For a side project, I’m designing a bare metal, scalable object storage solution. This would be for object storage, something competitive to S3/Ceph objects/Google cloud storage. Here’s the high level design: * bare metal servers running kubernetes (rancher). * server specs: Intel i9-13900K with 128GB ECC RAM. 4x4TB NVME SSD plus 6x4TB SATA SSD = 40TB per server. 10 Gbps DAC NIC. * kubernetes daemonset deploys filesystem I/O pod on each node. Filesystem IO pods inform a distributed database of the location of all files in the cluster. * write operation: client establishes connection and posts list of files it wants to upload. Service responds with list of signed URL’s that map to different backends in the cluster, plus instructions to upload larger files in chunks (eg no more than 100MB). Client uploads files to multiple backends in parallel.

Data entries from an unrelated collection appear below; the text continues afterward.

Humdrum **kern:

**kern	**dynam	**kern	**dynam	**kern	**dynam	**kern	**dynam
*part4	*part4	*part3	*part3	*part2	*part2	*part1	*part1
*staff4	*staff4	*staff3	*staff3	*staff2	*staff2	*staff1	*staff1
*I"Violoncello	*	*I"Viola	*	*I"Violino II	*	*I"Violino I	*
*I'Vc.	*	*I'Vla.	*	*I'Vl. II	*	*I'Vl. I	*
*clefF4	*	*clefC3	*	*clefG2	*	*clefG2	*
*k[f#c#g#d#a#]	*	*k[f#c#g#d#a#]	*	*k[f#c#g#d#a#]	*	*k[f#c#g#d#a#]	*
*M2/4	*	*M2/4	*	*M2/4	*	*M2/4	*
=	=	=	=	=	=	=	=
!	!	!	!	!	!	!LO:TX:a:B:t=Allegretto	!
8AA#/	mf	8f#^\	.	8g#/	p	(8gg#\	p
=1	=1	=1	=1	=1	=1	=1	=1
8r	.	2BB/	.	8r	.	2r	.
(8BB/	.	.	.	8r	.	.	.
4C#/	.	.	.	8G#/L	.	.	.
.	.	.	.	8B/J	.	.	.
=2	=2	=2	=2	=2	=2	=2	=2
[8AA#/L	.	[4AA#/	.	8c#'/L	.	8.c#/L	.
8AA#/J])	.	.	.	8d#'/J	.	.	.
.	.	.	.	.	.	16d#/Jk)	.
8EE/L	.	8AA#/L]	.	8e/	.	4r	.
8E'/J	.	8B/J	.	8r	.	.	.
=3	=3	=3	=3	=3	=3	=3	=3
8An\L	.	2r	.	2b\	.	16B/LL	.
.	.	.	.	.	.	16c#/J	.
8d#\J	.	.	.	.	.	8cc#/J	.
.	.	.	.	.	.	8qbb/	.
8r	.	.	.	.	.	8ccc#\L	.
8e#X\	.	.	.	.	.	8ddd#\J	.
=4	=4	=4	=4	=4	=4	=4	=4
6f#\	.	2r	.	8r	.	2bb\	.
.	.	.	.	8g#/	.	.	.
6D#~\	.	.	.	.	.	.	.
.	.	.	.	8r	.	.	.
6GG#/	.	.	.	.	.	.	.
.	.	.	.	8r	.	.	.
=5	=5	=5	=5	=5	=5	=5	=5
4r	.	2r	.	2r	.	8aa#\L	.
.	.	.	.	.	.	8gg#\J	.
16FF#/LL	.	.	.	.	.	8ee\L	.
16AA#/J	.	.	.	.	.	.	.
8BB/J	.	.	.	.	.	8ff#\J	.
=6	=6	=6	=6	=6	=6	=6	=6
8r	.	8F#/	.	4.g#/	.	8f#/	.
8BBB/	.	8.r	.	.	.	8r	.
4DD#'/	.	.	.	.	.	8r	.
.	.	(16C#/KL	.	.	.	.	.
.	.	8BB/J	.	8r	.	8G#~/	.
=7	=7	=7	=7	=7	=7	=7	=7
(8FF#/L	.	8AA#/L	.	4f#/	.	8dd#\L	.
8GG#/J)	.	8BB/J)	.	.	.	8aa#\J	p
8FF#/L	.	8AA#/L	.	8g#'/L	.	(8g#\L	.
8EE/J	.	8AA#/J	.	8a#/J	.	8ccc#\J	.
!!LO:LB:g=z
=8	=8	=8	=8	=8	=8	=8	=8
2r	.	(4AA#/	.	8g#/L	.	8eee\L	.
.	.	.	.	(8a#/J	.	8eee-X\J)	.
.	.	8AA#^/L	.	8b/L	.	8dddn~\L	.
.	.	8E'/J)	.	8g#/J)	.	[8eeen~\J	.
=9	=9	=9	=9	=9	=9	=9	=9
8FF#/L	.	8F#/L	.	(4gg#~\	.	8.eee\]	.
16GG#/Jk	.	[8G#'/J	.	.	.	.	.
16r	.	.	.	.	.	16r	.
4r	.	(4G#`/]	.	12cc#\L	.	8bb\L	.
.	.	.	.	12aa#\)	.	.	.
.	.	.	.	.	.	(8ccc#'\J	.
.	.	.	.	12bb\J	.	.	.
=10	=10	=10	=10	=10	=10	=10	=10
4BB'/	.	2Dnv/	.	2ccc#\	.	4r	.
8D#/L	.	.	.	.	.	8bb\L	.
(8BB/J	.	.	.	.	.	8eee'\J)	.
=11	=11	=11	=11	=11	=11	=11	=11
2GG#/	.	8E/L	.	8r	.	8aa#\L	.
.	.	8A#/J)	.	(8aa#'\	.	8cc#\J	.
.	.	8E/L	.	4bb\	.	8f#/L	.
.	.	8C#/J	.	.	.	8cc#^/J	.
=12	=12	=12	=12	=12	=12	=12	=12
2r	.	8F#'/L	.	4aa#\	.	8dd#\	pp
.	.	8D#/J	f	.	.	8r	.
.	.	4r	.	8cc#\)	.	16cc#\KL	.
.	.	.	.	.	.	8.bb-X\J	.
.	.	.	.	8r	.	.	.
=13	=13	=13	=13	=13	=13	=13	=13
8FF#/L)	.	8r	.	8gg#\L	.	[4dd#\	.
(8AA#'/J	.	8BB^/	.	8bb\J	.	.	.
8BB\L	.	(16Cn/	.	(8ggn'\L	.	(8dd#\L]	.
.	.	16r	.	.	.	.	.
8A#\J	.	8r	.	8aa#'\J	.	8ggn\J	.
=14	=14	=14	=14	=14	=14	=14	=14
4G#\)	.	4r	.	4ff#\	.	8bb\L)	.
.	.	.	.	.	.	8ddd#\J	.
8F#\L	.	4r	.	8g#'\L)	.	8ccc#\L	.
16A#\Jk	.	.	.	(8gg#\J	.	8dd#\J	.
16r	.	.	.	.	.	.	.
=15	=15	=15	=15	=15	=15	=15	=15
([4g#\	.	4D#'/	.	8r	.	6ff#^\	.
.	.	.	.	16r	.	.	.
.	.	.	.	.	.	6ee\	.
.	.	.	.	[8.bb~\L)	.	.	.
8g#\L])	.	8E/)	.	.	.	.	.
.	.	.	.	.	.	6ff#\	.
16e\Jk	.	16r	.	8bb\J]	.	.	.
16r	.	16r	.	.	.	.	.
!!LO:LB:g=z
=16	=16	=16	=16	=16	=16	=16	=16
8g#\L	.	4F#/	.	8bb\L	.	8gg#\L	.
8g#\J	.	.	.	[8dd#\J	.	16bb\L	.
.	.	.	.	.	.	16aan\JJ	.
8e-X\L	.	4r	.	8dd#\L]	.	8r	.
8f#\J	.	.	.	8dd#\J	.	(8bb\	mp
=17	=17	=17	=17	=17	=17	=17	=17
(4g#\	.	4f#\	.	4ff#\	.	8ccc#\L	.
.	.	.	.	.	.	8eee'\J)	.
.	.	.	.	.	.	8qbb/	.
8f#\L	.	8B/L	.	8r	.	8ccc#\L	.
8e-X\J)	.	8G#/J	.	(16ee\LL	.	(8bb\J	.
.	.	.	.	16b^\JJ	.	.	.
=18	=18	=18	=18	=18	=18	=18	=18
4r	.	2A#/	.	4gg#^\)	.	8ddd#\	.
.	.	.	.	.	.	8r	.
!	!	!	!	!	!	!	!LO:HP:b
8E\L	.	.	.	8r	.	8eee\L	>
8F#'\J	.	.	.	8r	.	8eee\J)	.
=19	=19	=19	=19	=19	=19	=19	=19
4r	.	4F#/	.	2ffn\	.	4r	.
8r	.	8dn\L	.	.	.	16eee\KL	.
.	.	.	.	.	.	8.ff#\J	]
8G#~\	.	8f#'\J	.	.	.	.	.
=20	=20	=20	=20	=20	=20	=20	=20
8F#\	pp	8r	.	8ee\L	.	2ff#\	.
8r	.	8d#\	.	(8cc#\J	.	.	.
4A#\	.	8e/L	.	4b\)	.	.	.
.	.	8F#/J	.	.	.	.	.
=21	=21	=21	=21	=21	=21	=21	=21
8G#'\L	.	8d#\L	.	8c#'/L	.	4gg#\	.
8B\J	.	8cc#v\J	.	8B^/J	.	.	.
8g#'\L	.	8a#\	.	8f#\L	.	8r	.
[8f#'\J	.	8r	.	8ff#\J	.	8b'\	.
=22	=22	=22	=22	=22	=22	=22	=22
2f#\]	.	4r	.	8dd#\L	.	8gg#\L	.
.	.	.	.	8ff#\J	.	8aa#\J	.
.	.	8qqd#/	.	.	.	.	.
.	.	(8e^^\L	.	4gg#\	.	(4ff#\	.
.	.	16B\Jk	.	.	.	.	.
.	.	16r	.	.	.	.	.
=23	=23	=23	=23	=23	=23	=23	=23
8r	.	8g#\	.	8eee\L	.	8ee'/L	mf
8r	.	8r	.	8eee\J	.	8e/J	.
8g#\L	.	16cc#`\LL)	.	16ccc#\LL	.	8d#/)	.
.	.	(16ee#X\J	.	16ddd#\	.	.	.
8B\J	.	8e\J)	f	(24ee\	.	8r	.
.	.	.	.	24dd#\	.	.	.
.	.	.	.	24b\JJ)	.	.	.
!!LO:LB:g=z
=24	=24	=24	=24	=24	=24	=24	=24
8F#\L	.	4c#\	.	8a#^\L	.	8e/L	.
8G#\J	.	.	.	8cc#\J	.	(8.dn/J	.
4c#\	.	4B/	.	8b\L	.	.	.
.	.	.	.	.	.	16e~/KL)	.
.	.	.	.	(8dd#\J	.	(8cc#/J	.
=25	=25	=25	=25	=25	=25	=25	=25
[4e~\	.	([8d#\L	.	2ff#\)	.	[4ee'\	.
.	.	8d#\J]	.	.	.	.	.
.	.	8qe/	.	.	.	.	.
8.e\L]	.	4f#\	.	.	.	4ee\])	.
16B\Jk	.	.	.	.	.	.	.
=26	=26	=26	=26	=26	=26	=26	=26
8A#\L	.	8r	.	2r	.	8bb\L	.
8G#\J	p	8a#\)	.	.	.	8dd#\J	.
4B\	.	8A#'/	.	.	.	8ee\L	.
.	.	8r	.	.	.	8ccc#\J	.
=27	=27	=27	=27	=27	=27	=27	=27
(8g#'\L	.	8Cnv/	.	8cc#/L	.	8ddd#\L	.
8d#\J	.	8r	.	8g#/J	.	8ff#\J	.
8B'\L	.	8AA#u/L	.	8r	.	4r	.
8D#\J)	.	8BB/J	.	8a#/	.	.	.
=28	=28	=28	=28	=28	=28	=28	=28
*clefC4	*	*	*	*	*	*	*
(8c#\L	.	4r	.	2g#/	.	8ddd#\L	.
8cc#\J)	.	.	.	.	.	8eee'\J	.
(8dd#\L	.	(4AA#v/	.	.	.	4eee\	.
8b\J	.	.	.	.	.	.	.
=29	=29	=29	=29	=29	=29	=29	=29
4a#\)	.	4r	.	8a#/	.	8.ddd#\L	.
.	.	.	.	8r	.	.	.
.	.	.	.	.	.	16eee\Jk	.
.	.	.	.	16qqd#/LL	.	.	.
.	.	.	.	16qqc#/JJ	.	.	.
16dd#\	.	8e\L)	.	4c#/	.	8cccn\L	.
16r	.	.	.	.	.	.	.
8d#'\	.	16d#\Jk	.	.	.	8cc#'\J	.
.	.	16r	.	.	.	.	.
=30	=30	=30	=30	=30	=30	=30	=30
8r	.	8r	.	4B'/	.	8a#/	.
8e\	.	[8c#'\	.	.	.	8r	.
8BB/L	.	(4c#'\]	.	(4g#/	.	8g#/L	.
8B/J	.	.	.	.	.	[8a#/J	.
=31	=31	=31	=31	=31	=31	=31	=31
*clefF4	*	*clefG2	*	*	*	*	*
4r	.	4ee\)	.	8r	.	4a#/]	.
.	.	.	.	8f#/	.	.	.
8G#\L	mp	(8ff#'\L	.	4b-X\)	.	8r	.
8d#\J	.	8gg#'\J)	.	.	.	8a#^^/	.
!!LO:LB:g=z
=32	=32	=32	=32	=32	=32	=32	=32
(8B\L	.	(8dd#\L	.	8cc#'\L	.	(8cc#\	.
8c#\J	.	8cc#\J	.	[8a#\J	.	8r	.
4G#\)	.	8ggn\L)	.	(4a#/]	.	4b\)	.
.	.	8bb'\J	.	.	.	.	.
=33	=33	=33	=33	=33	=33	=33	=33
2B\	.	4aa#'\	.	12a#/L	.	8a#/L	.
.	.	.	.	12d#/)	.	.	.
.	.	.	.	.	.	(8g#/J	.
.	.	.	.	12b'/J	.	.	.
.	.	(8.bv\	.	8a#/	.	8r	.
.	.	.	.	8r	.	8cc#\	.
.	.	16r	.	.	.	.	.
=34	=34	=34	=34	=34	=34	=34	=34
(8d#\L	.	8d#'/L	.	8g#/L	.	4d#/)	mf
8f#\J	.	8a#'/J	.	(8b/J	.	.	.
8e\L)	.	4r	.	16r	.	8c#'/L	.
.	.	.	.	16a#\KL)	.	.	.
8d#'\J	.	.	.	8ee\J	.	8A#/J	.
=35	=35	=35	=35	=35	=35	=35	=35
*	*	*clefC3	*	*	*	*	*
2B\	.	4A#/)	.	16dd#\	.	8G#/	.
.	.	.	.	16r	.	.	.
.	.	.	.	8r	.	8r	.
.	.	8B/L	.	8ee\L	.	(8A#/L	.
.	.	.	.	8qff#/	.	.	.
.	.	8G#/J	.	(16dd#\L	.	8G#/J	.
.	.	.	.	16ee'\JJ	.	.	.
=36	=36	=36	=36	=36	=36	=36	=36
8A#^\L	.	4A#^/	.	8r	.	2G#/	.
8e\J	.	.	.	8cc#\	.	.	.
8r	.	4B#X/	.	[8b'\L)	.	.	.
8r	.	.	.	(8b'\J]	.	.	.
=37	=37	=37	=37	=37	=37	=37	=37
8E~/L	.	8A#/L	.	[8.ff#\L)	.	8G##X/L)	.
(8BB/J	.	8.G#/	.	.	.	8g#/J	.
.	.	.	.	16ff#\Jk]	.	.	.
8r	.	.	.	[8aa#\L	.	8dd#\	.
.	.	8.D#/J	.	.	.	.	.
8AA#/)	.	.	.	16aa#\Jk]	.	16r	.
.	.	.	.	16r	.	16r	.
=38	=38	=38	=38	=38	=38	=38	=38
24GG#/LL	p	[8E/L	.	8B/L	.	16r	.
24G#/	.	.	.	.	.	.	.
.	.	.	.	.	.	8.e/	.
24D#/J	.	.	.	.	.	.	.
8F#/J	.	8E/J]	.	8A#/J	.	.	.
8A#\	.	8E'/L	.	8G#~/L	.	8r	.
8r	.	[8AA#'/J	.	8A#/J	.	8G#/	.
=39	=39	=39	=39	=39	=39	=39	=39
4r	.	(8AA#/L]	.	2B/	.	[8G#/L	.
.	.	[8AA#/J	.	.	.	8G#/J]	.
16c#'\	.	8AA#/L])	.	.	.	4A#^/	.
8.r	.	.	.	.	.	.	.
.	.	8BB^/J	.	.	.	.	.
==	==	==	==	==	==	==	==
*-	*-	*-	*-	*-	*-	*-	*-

After successful upload, storage service replicates files to at least N other servers. * read operation: client wants to read list of files. Service responds with list of signed URLs corresponding to unique backend servers. Client downloads multiple files in parallel. Of course there will be authentication and authorization for the client server calls. What do you think? Could this design work, or is it shit? #engineering #software #swe

Workday b543 Apr 26

Out of curiosity how is this better than a normal storage server with ZFS?

Palo Alto Networks transverse OP Apr 26

* scalability. You’ll be able to add additional disks or nodes, and the service will know how to utilize them * performance. By spreading reads and writes across multiple nodes, you’ll be able to saturate your network connection and get better throughput * ability to apply some kind of map reduce operation down the line. If I want to develop a service on top of my storage cluster that runs compute intensive operations, it will be easier to do that if the data is already distributed * availability. When creating storage buckets, you can configure how many replicas of each file will be distributed across multiple servers

NetApp pitroda Apr 26

For read , request has to go to back end servers? No cache?

Palo Alto Networks transverse OP Apr 26

Why do you need cache if everything is stored on either NVME or SSD drives?

NetApp pitroda Apr 26

Nvmes are costly. Would you want tbs and tbs of nvme drives? Thats not gonna make customers happy. As for SSDs the frequent reads and writes are gonna impact the lifetime of SSDs, and since data is read in blocks from disks in OS, sequential access is gonna be faster than random access. Not a good way to use ssds as cache. So some logic is needed to optimise these devices for cost per GB .

NetApp pitroda Apr 26

This is very high level design, it does work. But latency depends on many other tiny details. You missed many things like fault tolerance and recovery, replication , rate limiting, management plane and counters, storing metadata of 100mb chunks , their recovery etc

Palo Alto Networks transverse OP Apr 26

Replication would be up to the end users when they create buckets. Recovery - I’ve thought a lot about that. Initially thought about using btrfs snapshots, but then decided it would be configurable per bucket if the user wanted backups, and if so how often. Stirring the metadata of the distributed chunks and files, that would be its own kubernetes service for sure.

Roblox KiLooL Apr 27

What is the problem you're trying to solve?